Baba mesleğini devam ettirmek nasıl bir duygu?
Atılan bir tohum gibi düşünün bunu. Bu tohumun büyümesi, yeşermesi ne kadar önemliyse bu da o kadar önemli. Devam ettirebildiğim için çok mutluyum.

Hayata ve işinize dair babanızdan öğrendiniz üç prensip nedir?
İşletme döneminde her sene bir şey öğreniyoruz açıkçası. Babamın da döneminde de insan ilişkilerinin çok önemli olduğu, adil olunması gerektiği ve işin sahiplenilmesi gerektiğini çok iyi hatırlıyorum.

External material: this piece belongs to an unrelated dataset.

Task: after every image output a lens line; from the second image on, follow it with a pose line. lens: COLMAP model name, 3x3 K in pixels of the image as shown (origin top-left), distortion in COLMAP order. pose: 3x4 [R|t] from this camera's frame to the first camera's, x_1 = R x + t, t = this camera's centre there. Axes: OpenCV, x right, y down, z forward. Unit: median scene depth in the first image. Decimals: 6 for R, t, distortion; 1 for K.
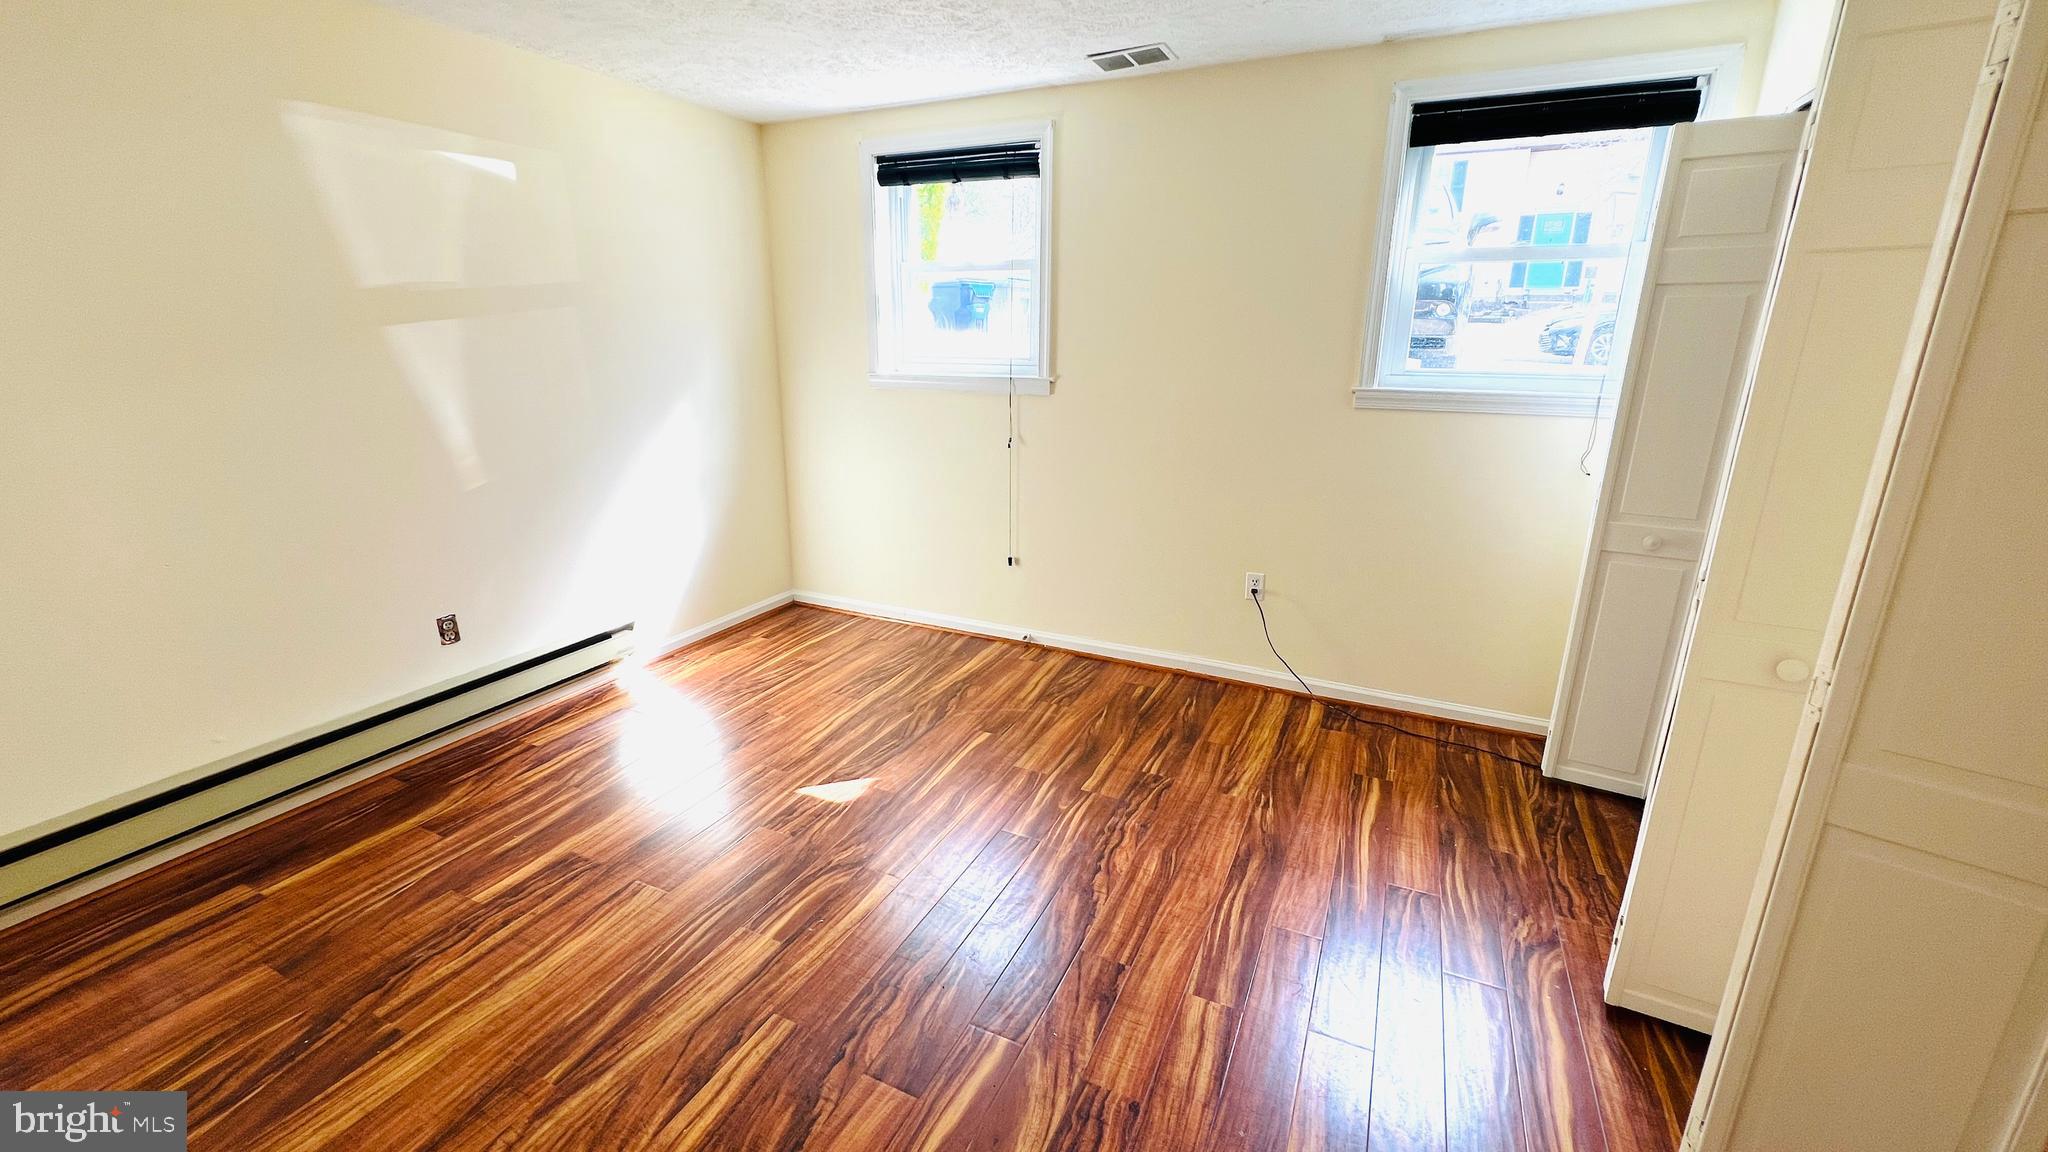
lens RADIAL K [[819.0, 0, 1012.7], [0, 819.0, 565.8], [0, 0, 1]] dist [0.004924, 0.000244]
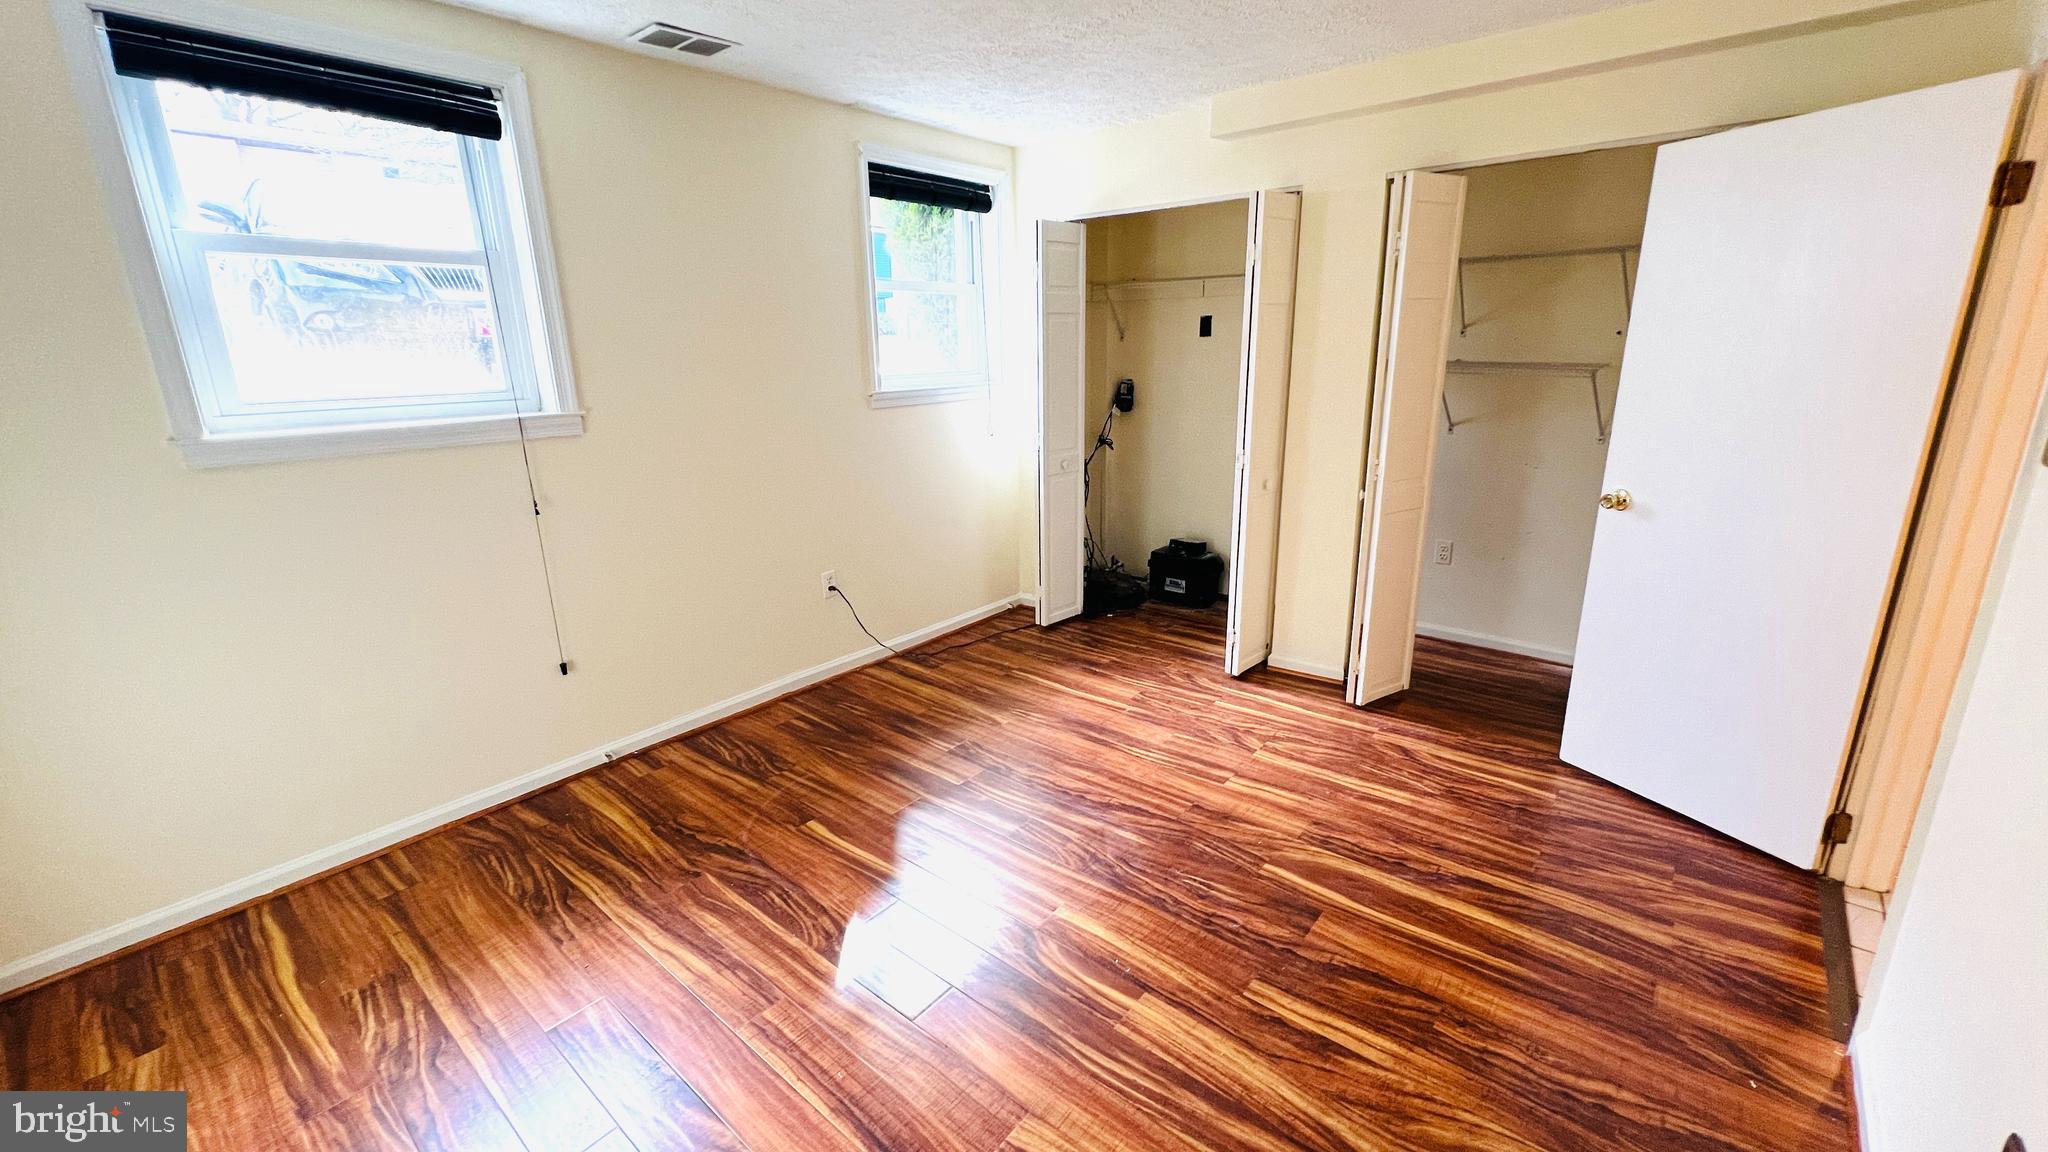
lens RADIAL K [[819.0, 0, 1017.7], [0, 819.0, 572.9], [0, 0, 1]] dist [0.004924, 0.000244]
pose [[0.243332, -0.271726, 0.931104, -0.787595], [0.281197, 0.938494, 0.200395, -0.165988], [-0.928288, 0.213061, 0.304774, 0.550819]]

Baba mesleğini devam ettirirken işinize katkı anlamında ne tarz yenilikler yaptınız? Siz işe dahil olduktan sonra neler değişti?
Babamın tecrübesine dayanarak ben de birkaç yenilik yaptım. İşimiz birdi iki oldu. İki mekan birden olmuş oldu. her sene bir yeniliğimiz oluyor tabii ki ama tecrübe başlı başına bir olay diyebilirim.

İşle ilgili kararları nasıl alıyordunuz? Babanızın kararları mı uygulanıyordu yoksa işler ortak akılla mı yönetiliyordu?
Ortak kararlar alınıyordu. Ortak bir düşünce çerçevesinde gittiğiniz zaman, bir elin nesi var iki elin sesi var mantığıyla ortak kararlarla ilerledik.

Kadın girişimcilerin piyasalarda, kamusal alanda ve ticari faaliyetlerde erkeklerle kıyasladığımızda yaşadıkları engel ya da zorluklar var mı?
Engel ve zorluklar tabi ki var. Kadın erkek eşit diyoruz ama bazı yerlerde ister istemez bu engeller çıkıyor. Fakat şu dönem, Muğla olarak kadın girişimcilerin en çok olduğu il olduğumuz için çok mutluyum. Bu bizim büyük bir adım attığımızı gösteriyor. Kadının yavaş yavaş ön plana çıkması güzel bir şey.

Kız babalarına ve ülkemiz kadınlarına iletmek istediğiniz bir mesajınız var mı?
Kız çocukları için baba rolü çok önemli. Baba onların bütün hayatını etkileyebiliyor. Kızların ayaklarının üzerinde sağlam durabilmeleri için babalarıyla aralarındaki diyaloğun çok iyi olması gerekiyor. Babaların her zaman kızlarına destek vermesi lazım ki güçlü olsunlar. Güçlü toplum, güçlü bir yarın olalım.

İşinizle ilgili en büyük hayaliniz nedir? Yaşadığınız bu topraklara katkı sağlamak için neler yapmayı planlıyorsunuz?
Ben bu işe 1983’te babamla beraber başladım. Datça’ya turizm anlamında çok büyük yenilikler güzellikler getirdiğime inanıyorum. Yeşim Teras olarak bir marka yarattım. Muğla’da Datça’da önemli bir marka olduğunu düşünüyorum. Gençlerimizin bizi örnek alarak bu sektöre adım attıklarını görmek beni çok mutlu ediyor. Sağlıklı olduğumuz ve topluma faydalı olduğu sürece mutluluğumuz devam edecek. Örnek olmak güzel bir şey.

Babanızdan aldığınız bu bayrağı kime devretmek isterseniz?
Ben şu an kızlarıma devretmedim ama devredeceğim inşallah. Büyük kızım Maliye Bölümünü bitirdi. Evlendi. Küçük kızım da İşletme Bölümünü bitirdi. İkisi de şuan bizim sektörde. Beraber çalışıyoruz. Bayrağı yarı yarıya devretmiş oldum aslında ama Allah sağlık sıhhat verdiği sürece devam edeceğim.